[ACTIVITY 1]: Copy everything from "The technique described" down to "is near |1>." in the Airport Security writeup below, word for word.
[ACTIVITY 2]: According to the Airport Security writeup below, which experiment is the challenge closely modeled on?

[PROVIDED TEXT]:
★ ★ ★ ★ ★

Airport Security (1750pt)

Crypto

Description: nc quantumbomb.live 1337

You have a bomb and will receive a random qubit to query the bomb. You’re allowed to apply any unitary matrix to this query, and it’ll query the bomb in superposition of whether or not it’s a bomb. ‘If the bomb measures |1>, it will explode. If the bomb measures |0>, it does nothing. ' Nothing is measured if there is no bomb.

gates are inputed as:

numbers = np.matrix([[complex(numbers[0]), complex(numbers[1])], [ complex(numbers[2]), complex(numbers[3])]])

Solution

The first part of this challenge is just understanding the description. It will also help to look up the “Elitzur-Vaidman Bomb” experiment because this challenge is very closely modeled from it.

The program gives us a random query qubit of the form a|0> + b|1>. We are told that there is a bomb that may be real or fake. We have to extract information about whether it is real without actually measuring the state of the bomb directly (because that may cause it to explode).

We have the option to apply a unitary gate to our query qubit and (immediately after) apply the query to the bomb. What this step means is that we first apply a gate to the query bit and obtain a new query bit (still in superposition).

Then, if our bomb is real, it will measure the query bit in the |0> |1> basis (thus collapsing the state into 0 or 1). If the measurement of our query bit is 0, we do not measure the bomb. If the measurement of the query bit is 1, we measure the bomb and if it is real, it explodes. The important take-away here is that if the bomb is fake, no measurement takes place on our query bit and it remains in superposition, otherwise is collapses to the basis |0> |1>.

The technique described by Elitzur and Vaidman is to start with the query bit |0> and repeatedly apply a very small rotation gate. (specifically we will do this pi/(2x) times to change the basis to |1>)

[cos(x), -sin(x)]
[sin(x),  cos(x)]

If the bomb is real, we will repeatedly measure the query bit and it has a very high probabilty of measuring |0> and therefore not actually measuring the bomb.

If the bomb is fake, we never measure the query bit and it is allowed to rotate in superposition until it is near |1>.

Then we can measure the query bit to determine if the bomb was real or fake. (If it was real, we expect to measure |0> with high probability and vice-versa)

There is a slight hiccup in the problem because the query bit is initially a random qubit. Therefore, our first gate needs to normalize this qubit to the |0> ket (so we don’t accidentally measure the bomb).

Given the qubit: a|0> + b|1>, we can normalize it with the gate:

[1/a, 0]
[0,   0]

★ ★ ★ ★ ★

[DATASET CONTENT]:

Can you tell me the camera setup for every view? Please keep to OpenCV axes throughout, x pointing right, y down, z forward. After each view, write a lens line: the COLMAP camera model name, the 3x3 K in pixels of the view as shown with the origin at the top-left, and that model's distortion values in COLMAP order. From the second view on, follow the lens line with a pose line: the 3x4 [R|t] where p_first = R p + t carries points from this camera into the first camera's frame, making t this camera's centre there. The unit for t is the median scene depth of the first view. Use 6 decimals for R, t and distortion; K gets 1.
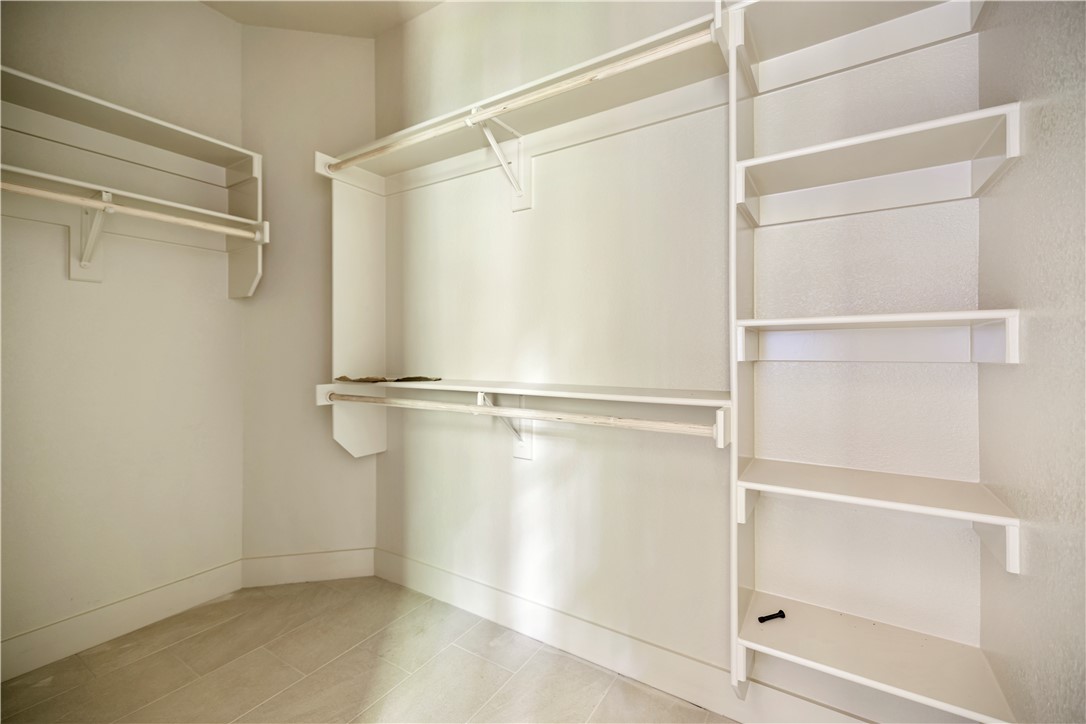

★ ★ ★ ★ ★

[TASK SOLUTION 1]:
The technique described by Elitzur and Vaidman is to start with the query bit |0> and repeatedly apply a very small rotation gate. (specifically we will do this pi/(2x) times to change the basis to |1>)

[cos(x), -sin(x)]
[sin(x),  cos(x)]

If the bomb is real, we will repeatedly measure the query bit and it has a very high probabilty of measuring |0> and therefore not actually measuring the bomb.

If the bomb is fake, we never measure the query bit and it is allowed to rotate in superposition until it is near |1>.

[TASK SOLUTION 2]: The Elitzur-Vaidman Bomb experiment.